Recensioni / La vita segreta del Monumento Continuo

Quello delle avanguardie architettoniche italiane degli anni 1960-80 è un fenomeno che andrebbe studiato con un po’ di ironica malizia, per dimostrare, tra l’altro, che se gli animatori di Superstudio o di Archizoom, per esempio, si fossero espressi in inglese e fossero vissuti a Londra o a New York, la storia dell’architettura del secondo Novecento andrebbe in parte riscritta (lo aveva capito Rem Koolhaas tra i primi). Bene quindi tornare a occuparsene e bene ha fatto Mastrigli a convincere Adolfo Natalini, Cristiano Toraldo di Francia e Gian Piero Frassinelli a raccontare come vissero la storia di Superstudio, il gruppo che formarono a Firenze nel 1966 e che sciolsero dopo una quindicina d’anni, la punta di diamante di quella che è stata definita (e così anche liquidata) "architettura radicale". Dalla contaminazione dei mezzi espressivi, di artigianato sperimentale, cinema, fotografia, grafica, dall’erosione dei canoni architettonici e dalla frequentazione delle "terre fuorilegge" di cui aveva scritto Buckminster Fuller, è derivato lo scheletro delle esperienze fatte da Superstudio. Senza enfasi Natalini, Toraldo e Frassinelli ne hanno parlato con Mastrigli, ricostruendo le tappe fondamentali della loro vicenda con una certa ironia, senza iattanza e solo una punta di sentimentalismo nel ricordare ciò che di normalmente banale era parte del loro lavoro. Con precisione hanno ricordato come presero forma i loro progetti ed è interessante notare come nei loro racconti rimanga in secondo piano il clima politico (1968 e dintorni) in cui vennero concepiti. Ciascun lettore troverà in queste pagine risposte alle sue curiosità: come nacquero progetti quali Il Monumento continuo, Istogrammi, La moglie di Lot ecc. e avrà modo di chiedersi come da lì siano poi evolute le carriere dei loro autori.
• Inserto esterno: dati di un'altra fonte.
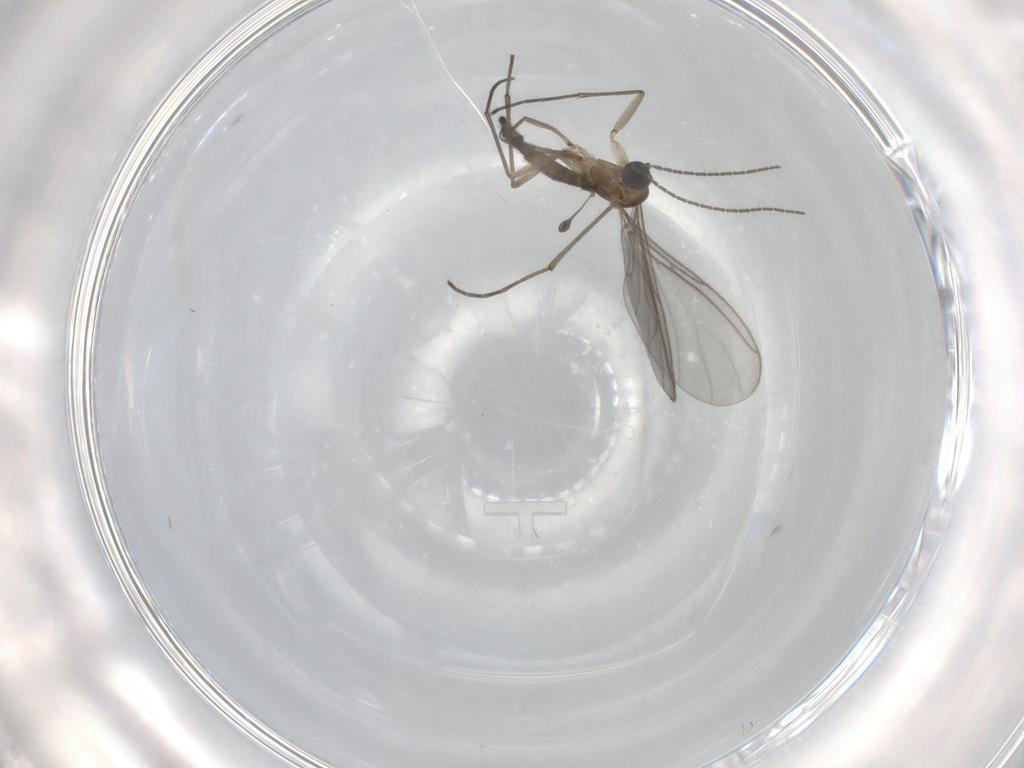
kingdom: Animalia
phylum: Arthropoda
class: Insecta
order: Diptera
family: Sciaridae
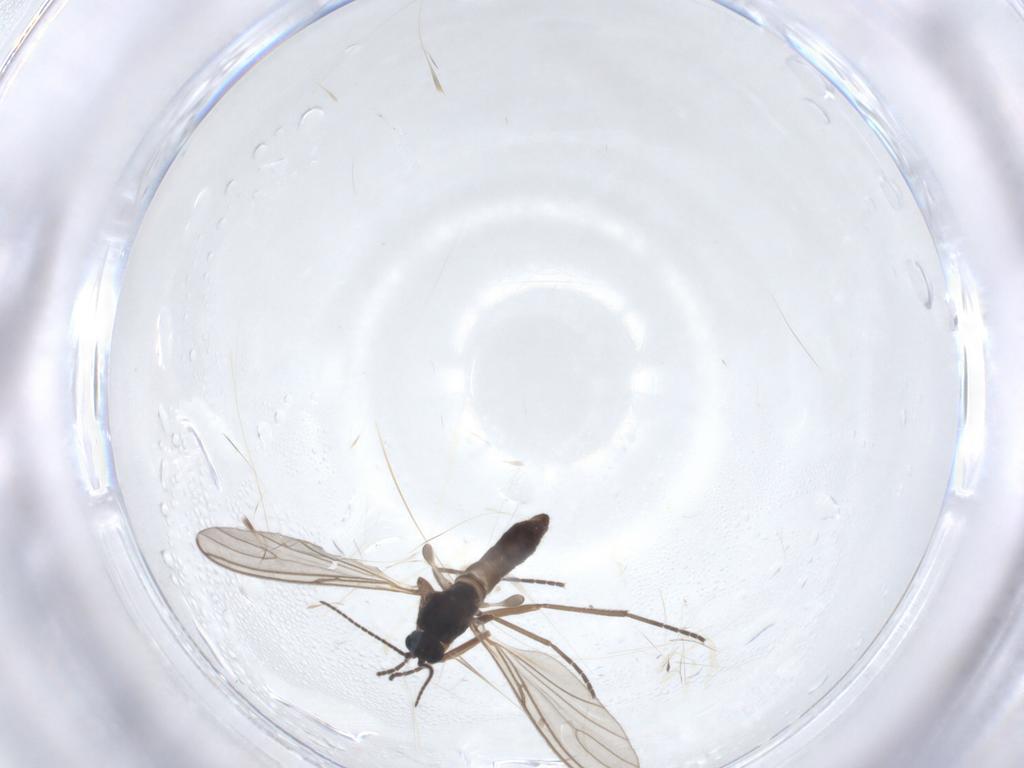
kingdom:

Immaginiamo poi che leggendo il libro alcuni noteranno anche come i "trasgressivi" membri di Superstudio non nascondano (anzi, ne parlino con un certo affetto) il ruolo che i professori incontrati alla Facoltà di Architettura di Firenze hanno avuto per le esperienze da loro compiute – a conferma che se dopo di loro l’architettura italiana ha fatto e fa molta fatica a rinnovarsi, ciò è dovuto anche al fatto che di professori buoni ne sono rimasti pochi.